● REQUEST:
A complete answer includes every line below with the word "FRITZING".

● ENTRIES PROVIDED:
○ ○ ○ ○

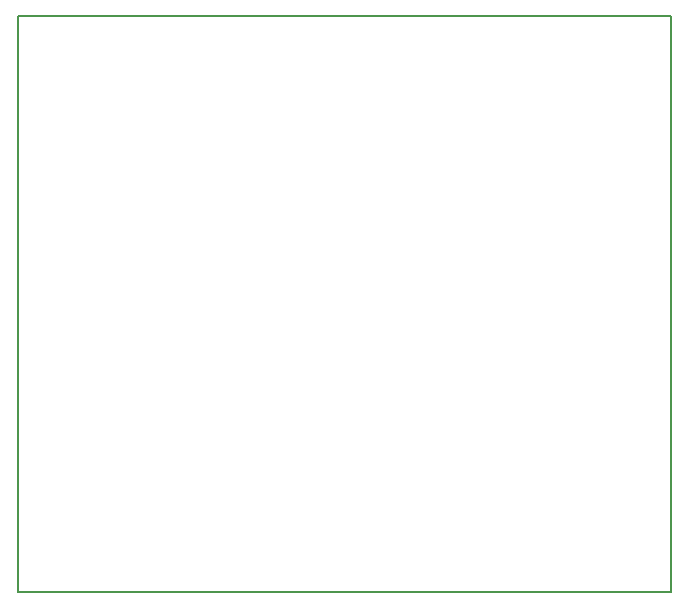
<source format=gbo>
G04 MADE WITH FRITZING*
G04 WWW.FRITZING.ORG*
G04 DOUBLE SIDED*
G04 HOLES PLATED*
G04 CONTOUR ON CENTER OF CONTOUR VECTOR*
%ASAXBY*%
%FSLAX23Y23*%
%MOIN*%
%OFA0B0*%
%SFA1.0B1.0*%
%ADD10R,2.185680X1.930260X2.169680X1.914260*%
%ADD11C,0.008000*%
%LNSILK0*%
G90*
G70*
G54D11*
X4Y1926D02*
X2182Y1926D01*
X2182Y4D01*
X4Y4D01*
X4Y1926D01*
D02*
G04 End of Silk0*
M02*
</source>
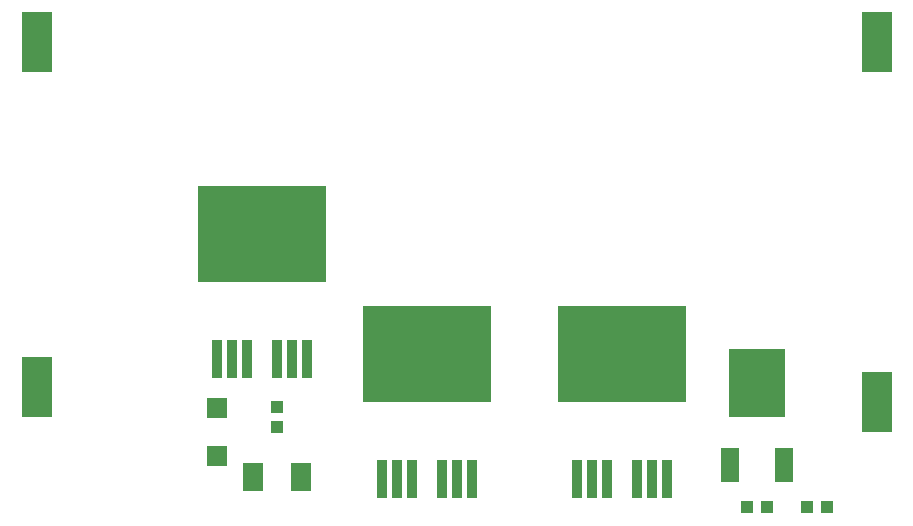
<source format=gtp>
G75*
%MOIN*%
%OFA0B0*%
%FSLAX25Y25*%
%IPPOS*%
%LPD*%
%AMOC8*
5,1,8,0,0,1.08239X$1,22.5*
%
%ADD10R,0.03543X0.12598*%
%ADD11R,0.42520X0.32087*%
%ADD12R,0.04331X0.03937*%
%ADD13R,0.03937X0.04331*%
%ADD14R,0.07087X0.09449*%
%ADD15R,0.06299X0.11811*%
%ADD16R,0.19000X0.22500*%
%ADD17R,0.06693X0.07087*%
%ADD18R,0.10000X0.20000*%
D10*
X0071500Y0059340D03*
X0076500Y0059340D03*
X0081500Y0059340D03*
X0091500Y0059340D03*
X0096500Y0059340D03*
X0101500Y0059340D03*
X0126500Y0019340D03*
X0131500Y0019340D03*
X0136500Y0019340D03*
X0146500Y0019340D03*
X0151500Y0019340D03*
X0156500Y0019340D03*
X0191500Y0019340D03*
X0196500Y0019340D03*
X0201500Y0019340D03*
X0211500Y0019340D03*
X0216500Y0019340D03*
X0221500Y0019340D03*
D11*
X0206500Y0061308D03*
X0141500Y0061308D03*
X0086500Y0101308D03*
D12*
X0091500Y0043513D03*
X0091500Y0036820D03*
D13*
X0248154Y0010167D03*
X0254846Y0010167D03*
X0268154Y0010167D03*
X0274846Y0010167D03*
D14*
X0099472Y0020167D03*
X0083528Y0020167D03*
D15*
X0242524Y0024261D03*
X0260476Y0024261D03*
D16*
X0251500Y0051419D03*
D17*
X0071500Y0027096D03*
X0071500Y0043238D03*
D18*
X0011500Y0050167D03*
X0011500Y0165167D03*
X0291500Y0165167D03*
X0291500Y0045167D03*
M02*

</source>
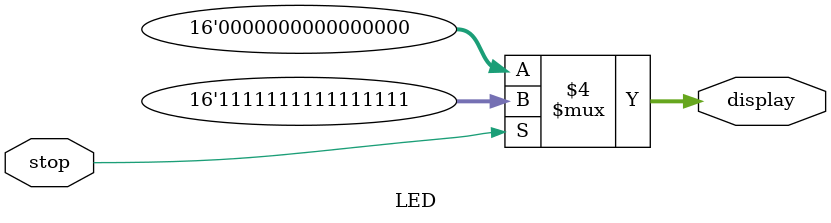
<source format=v>
`timescale 1ns / 1ps

module LED(
    stop,
    display
);
    input stop;
    output [15:0]display;
    
    reg [15:0]display;

    always @*
        if (stop == 1)
            display = 16'b1111111111111111;
        else 
            display = 16'b0;
endmodule

</source>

○ ○ ○ ○

● EXERCISE RESULT:
G04 MADE WITH FRITZING*
G04 WWW.FRITZING.ORG*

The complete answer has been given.